Kwee Siong menurunkan tubuh Hay Hay yang sejak tadi dipondongnya, dan cara dia menurunkan tubuh itu, dengan hati-hati dan lembut, menunjukkan bahwa dia tidak bersikap keras terhadap anak itu. Hal ini pun dirasakan oleh Hay Hay, apalagi ketika tiba-tiba laki-laki jangkung kurus itu mengusap tengkuknya dan dia pun seketika dapat bergerak maupun mengeluarkan suara kembali, maka Hay Hay menjadi berani dan dia pun segera bangkit berdiri dari keadaan rebah miring.

Semenjak dia diculik dari dekat peti-peti jenazah itu, dia merasa terkejut dan juga diam-diam marah sekali. Apalagi ketika dia melihat betapa dua buah peti mati itu setelah diraba oleh Si Jangkung lalu mengeluarkan darah. Dia merasa ngeri dan tidak mengerti. Kalau ayah ibunya memang sudah mati, kenapa dari kedua petinya keluar darah menetes-netes?

Ketika dia dilarikan dalam keadaan tidak mampu bergerak maupun bersuara. Hay Hay membayangkan semua peristiwa yang dialaminya, sejak malam yang mengerikan itu. Ketika ayah ibunya menjenguknya malam-malam itu, dia merasa curiga dan menduga bahwa melihat wajah ayah bundanya yang tegang, tentu telah terjadi sesuatu yang luar biasa.

Dia seorang anak pemberani. Maka, ketika ayah ibunya keluar lagi, diam-diam diapun lalu cepat meninggalkan kamarnya dan berindap-indap menuju ke belakang rumah. Dan dia pun melihat apa yang telah ditemukan ayah ibunya, bangkai-bangkai binatang dan mayat-mayat bergelimpangan di dalam rumah keluarganya!

Dia lalu lari pula mencari-cari dan akhirnya dia melihat ayah ibunya berhadapan dengan laki-laki dan perempuan yang keadaannya mengerikan, seperti dua sosok mayat hidup. Akan tetapi yang amat menarik perhatiannya adalah percakapan yang terjadi antara ayah ibunya dan dua orang aneh itu.

Dua orang itu agaknya memperebutkan dia! Dan biarpun dia tidak dapat mengerti sepenuhnya akan maksud perbantahan empat orang itu, namun dia mendengar betapa laki-laki dan perempuan berpakaian serba hitam itu mengaku dia sebagai anak mereka! Seminggu lagi mereka akan datang untuk mengambilnya dan sebulan kemudian akan membunuh ayah ibunya!

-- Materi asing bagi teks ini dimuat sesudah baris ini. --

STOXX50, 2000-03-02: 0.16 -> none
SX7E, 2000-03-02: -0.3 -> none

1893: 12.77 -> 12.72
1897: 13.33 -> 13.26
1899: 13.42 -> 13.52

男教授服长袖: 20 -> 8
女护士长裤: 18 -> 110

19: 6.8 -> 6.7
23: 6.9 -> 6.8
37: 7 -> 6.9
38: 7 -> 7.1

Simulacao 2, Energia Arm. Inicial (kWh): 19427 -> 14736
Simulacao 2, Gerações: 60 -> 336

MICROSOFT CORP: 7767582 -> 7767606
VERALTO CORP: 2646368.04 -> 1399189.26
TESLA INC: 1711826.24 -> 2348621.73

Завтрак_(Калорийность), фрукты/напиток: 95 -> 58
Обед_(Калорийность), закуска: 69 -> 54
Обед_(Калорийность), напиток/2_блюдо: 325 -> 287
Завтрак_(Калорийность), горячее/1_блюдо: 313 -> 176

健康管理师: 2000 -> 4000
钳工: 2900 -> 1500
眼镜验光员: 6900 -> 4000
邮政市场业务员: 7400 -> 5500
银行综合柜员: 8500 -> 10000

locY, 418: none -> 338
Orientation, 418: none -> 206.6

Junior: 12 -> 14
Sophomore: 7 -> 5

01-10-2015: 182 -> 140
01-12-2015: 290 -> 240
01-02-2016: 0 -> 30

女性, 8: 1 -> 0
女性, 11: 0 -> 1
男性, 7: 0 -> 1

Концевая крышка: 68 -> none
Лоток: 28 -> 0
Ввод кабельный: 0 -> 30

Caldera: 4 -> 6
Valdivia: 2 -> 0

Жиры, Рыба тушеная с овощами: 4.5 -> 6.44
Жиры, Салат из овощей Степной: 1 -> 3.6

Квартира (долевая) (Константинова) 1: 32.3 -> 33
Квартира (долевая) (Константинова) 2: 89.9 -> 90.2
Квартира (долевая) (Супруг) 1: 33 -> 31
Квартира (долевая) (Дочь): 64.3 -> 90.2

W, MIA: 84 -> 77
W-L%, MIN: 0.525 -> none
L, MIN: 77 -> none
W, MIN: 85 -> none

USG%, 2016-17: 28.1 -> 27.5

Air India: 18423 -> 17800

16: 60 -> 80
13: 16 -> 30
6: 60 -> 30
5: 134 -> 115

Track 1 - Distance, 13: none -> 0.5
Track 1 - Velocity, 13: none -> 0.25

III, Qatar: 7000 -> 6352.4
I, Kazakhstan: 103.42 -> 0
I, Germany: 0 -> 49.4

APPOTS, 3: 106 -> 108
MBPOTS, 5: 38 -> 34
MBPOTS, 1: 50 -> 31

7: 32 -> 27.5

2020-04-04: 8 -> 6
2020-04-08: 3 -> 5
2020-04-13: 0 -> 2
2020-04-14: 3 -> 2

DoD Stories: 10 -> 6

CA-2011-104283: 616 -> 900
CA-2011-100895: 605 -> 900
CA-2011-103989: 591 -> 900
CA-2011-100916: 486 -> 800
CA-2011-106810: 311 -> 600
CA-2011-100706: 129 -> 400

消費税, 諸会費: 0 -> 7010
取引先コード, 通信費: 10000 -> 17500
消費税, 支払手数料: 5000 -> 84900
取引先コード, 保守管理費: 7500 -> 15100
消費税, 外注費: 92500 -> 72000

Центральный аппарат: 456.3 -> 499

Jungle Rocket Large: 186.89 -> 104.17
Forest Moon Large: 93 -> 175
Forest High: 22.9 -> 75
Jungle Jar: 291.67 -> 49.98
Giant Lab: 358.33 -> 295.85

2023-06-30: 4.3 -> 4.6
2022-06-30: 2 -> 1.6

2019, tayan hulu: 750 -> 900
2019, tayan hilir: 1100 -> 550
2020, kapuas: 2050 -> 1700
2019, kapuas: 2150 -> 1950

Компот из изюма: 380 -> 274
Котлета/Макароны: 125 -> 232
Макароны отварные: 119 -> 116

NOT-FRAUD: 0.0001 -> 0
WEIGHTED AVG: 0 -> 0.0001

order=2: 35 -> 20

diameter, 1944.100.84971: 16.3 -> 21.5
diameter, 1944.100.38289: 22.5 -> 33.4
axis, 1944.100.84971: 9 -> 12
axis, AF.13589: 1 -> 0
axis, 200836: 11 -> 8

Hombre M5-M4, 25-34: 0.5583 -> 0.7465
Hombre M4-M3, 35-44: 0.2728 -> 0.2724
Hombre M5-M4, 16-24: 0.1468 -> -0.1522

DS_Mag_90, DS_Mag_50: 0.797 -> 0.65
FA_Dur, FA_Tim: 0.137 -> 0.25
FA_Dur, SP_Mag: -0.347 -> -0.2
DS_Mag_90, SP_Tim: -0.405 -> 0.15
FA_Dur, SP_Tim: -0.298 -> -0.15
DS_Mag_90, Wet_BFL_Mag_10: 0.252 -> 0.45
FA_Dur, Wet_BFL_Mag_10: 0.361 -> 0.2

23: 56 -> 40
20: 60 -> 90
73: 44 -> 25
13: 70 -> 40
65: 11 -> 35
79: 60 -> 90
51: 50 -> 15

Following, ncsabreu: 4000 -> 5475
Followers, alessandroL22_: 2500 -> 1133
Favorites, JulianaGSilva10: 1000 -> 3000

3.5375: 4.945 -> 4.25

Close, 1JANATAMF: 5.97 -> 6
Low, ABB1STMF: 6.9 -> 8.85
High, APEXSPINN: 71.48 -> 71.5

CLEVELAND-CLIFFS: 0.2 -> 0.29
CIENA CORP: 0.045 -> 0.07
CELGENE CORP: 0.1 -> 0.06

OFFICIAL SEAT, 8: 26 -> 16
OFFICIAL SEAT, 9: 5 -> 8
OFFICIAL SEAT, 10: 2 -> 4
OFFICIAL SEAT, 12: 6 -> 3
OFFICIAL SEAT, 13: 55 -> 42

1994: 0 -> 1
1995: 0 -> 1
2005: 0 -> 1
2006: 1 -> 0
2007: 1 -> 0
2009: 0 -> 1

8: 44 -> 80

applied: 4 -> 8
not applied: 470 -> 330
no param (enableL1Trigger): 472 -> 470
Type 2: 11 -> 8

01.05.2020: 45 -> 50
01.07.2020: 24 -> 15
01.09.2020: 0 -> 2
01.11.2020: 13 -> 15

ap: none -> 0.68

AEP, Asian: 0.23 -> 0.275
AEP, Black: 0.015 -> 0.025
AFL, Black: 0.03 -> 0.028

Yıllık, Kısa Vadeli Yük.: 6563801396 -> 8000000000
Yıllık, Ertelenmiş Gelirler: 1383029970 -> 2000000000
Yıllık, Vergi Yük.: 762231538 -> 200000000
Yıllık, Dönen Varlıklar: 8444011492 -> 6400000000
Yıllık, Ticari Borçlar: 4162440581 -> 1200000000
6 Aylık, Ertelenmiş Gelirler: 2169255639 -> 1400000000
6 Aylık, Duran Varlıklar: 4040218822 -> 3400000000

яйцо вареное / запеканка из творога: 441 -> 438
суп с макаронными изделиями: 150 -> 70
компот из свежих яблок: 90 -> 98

Melihat bangkai-bangkai dan mayat-mayat tadi sudah mengguncang perasaan Hay Hay! kini mendengar perbantahan itu, dia menjadi semakin bingung. Benarkah dia bukan anak kandung ayah ibunya, melainkan anak kandung sepasang manusia seperti mayat hidup ini? Dia merasa semakin ngeri dan bingung. Mereka datang untuk mengambilnya! Ingatan ini saja yang mengejarnya dan anak ini pun lari meninggalkan rumahnya.